You can find it in the data folder under the name data-facebook.txt.

  1. Read in the data, and construct your graph.

  2. This time, we are not interested in the assortativity by age, but rather in assortativity by number of friends (i.e. the degree assortativity). Generate a plot that shows the average number of the friends of a person’s friends against the number of this person’s friends. Add the identity line (line that goes through (0,0) and (1,1)).

  3. Persons above the identity line have fewer friends than their average neighbour, while nodes below the identity line have more. The friendship paradox states that most nodes have fewer friends than their friends’ average. Can you check whether the friendship paradox is also at play in the Facebook network? (Hint: One needs to count the number of nodes above and below the identity line and to compare the size of both groups.)

  4. Calculate the degree assortativity.

df2_graph <- read.table(
                        here("data", "data_facebook.txt"), 
                        sep=" ", header=FALSE)
colnames(df2_graph) <- c("node1", "node2")

g_facebook <- graph_from_data_frame(
  df2_graph, directed=FALSE) |> 
  as_tbl_graph()

vcount(g_facebook)
[1] 63731
ecount(g_facebook)
[1] 817035
# Get the degrees of the nodes
g_facebook |> 
  activate(nodes) |>
  mutate(degree = centrality_degree()) -> g_facebook

neighbors_df <- g_facebook |> 
  activate(edges) |> 
  mutate(ego_degree = .N()$degree[from],
         alter_degree = .N()$degree[to])

neighbors_df |> 
  as_tibble() |>
  rename(ego = from, 
         alters = to, 
         ego_degree = ego_degree,
         alter_degree = alter_degree) -> merged_df

# calculate how many friends and ego's friends have on average
avg_friends_df <- merged_df |>  
  group_by(ego) |> 
  summarise(ego_degree = min(ego_degree), 
            avg_degree_neighbor = mean(alter_degree)) |> 
  na.omit()

# Plot the data
avg_friends_df |> 
  slice_sample(n = 2000) |>
  ggplot(aes(x = ego_degree, y = avg_degree_neighbor)) +
  geom_abline(slope = 1, 
              intercept = 0, color = "darkgreen", linetype = "dashed") +
    stat_density_2d(aes(fill = after_stat(level)), geom = "polygon", alpha = 1)+
  geom_point(fill = NA, size = 3, alpha = 0.1, color = "black", 
             shape = 21, stroke = 1) +
  scale_x_log10(limits = c(1, 1000)) +
  scale_y_log10(limits = c(1, 250)) +
  labs(x = "Number of friends", 
       y = "Number of friends of the average neighbour",
       title = "Number of friendships",
      caption  = "Sample of 2000") +
  theme_minimal()+
  scale_fill_continuous(
    limits = c(0,1), 
    breaks = c(0, 0.25, 0.5, 0.75, 1),
    type = "viridis", 
    name = "Density",
    guide = guide_colourbar(direction = "horizontal")
    )+
  theme(legend.position = c(0.7, 0.2),
        legend.title.position = "top",
        legend.ticks = element_blank())
Warning: A numeric `legend.position` argument in `theme()` was deprecated in ggplot2
3.5.0.
ℹ Please use the `legend.position.inside` argument of `theme()` instead.
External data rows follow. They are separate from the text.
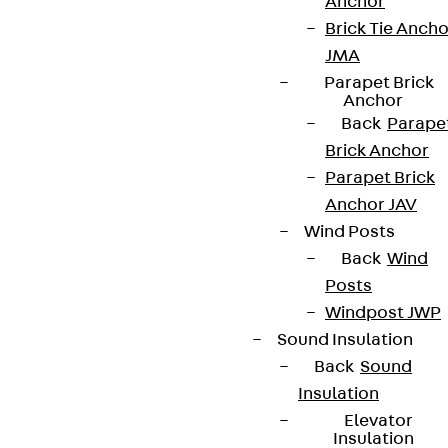
Anchor
contact@pohlcon.com
Brick Tie Ancho
+49 30 68283-04
JMA
Parapet Brick
Anchor
Back
Parape
Brick Anchor
Parapet Brick
Anchor JAV
Newsletter
Wind Posts
Back
Wind
We keep you regularly updated on product
Posts
innovations, reference projects and the latest
Windpost JWP
topics.
Sound Insulation
Back
Sound
Sign up now
Insulation
Elevator
Insulation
# Count the number of nodes above and below the identity line
paradox_df <- merged_df |>   
  group_by(ego) |> 
  summarise(avg_degree_neighbor = mean(alter_degree), 
            ego_degree = mean(ego_degree))
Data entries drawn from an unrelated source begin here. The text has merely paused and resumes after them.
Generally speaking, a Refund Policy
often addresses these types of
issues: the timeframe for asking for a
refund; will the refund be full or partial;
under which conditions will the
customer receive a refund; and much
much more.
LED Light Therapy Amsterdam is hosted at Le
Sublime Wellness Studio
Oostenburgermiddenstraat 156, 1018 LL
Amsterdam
paradox_df <- paradox_df |> 
  mutate(ego_more_than_alters = if_else(ego_degree > avg_degree_neighbor, "yes", "no"))

proportions <- prop.table(table(paradox_df$ego_more_than_alters))
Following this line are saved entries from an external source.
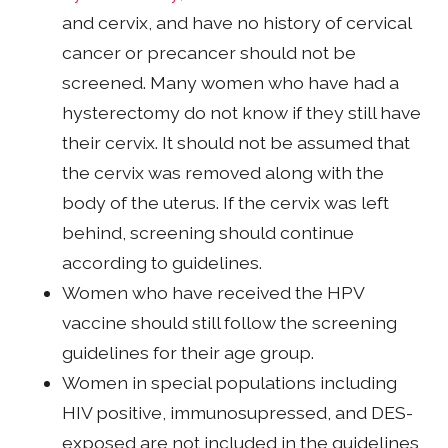
and cervix, and have no history of cervical
cancer or precancer should not be
screened. Many women who have had a
hysterectomy do not know if they still have
their cervix. It should not be assumed that
the cervix was removed along with the
body of the uterus. If the cervix was left
behind, screening should continue
according to guidelines.
Women who have received the HPV
vaccine should still follow the screening
guidelines for their age group.
Women in special populations including
HIV positive, immunosupressed, and DES-
exposed are not included in the guidelines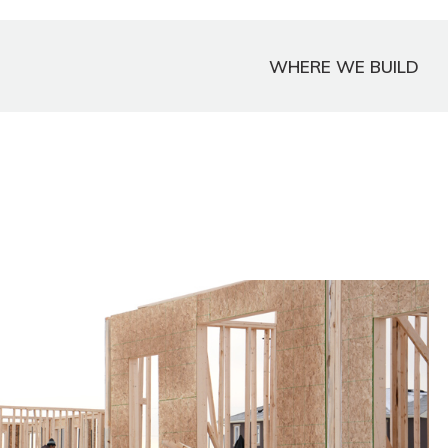
WHERE WE BUILD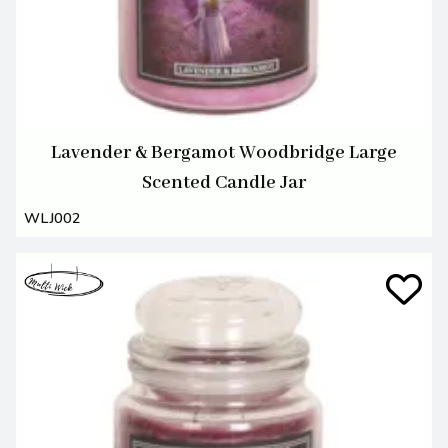
Lavender & Bergamot Woodbridge Large
Scented Candle Jar
WLJ002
# Check for the friendship paradox
if (proportions["no"] > proportions["yes"]) {
  print("We found a friendship paradox.")
} else {
  print("We did not observe a friendship paradox.")
}
[1] "We found a friendship paradox."

The friendship paradox is the observation that the degrees of the neighbours of a node in a network are, on average, greater than the degree of the node itself. In other words, your friends have more friends than you do. We see evidence for this in the data: if there was no degree assortativity in the network, points in the plot would scatter around the identity line. Instead, most points in the low and intermediate-range (people having one to around 80 friends) tend to be connected to individuals who have more friends. The most popular individuals in the network (100 friends and more) tend to be connected to individuals who have fewer friends, in other words, they have many ‘followers’ who are not so well connected.